Study material Start Marker
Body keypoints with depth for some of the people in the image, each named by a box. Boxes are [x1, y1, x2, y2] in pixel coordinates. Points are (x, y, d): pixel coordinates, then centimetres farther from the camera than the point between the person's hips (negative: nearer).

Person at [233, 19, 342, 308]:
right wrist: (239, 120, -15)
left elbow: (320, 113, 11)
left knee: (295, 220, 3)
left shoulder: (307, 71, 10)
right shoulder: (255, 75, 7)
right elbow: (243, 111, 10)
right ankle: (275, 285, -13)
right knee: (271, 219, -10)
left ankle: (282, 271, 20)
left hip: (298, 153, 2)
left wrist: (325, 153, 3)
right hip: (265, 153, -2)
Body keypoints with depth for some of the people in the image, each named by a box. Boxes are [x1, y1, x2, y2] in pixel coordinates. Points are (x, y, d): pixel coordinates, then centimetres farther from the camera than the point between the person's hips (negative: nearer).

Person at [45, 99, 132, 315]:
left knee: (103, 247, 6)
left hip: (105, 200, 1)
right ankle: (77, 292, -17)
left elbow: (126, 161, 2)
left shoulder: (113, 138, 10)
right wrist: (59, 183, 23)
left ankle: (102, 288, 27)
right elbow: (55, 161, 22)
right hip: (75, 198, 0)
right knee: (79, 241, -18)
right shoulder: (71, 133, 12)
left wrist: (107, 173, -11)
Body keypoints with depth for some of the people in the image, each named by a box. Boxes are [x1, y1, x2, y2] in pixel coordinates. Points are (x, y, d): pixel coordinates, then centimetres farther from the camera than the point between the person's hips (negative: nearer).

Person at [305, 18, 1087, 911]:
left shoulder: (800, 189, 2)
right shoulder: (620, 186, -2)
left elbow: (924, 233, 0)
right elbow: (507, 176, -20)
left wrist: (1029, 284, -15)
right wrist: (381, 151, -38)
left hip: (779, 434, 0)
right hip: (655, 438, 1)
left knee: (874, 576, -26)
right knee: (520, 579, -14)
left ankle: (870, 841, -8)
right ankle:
Study material End Marker
Check the lines above for the word "ankle" and give the number of lines where it appears, with no other text.

• Solution for this problem
6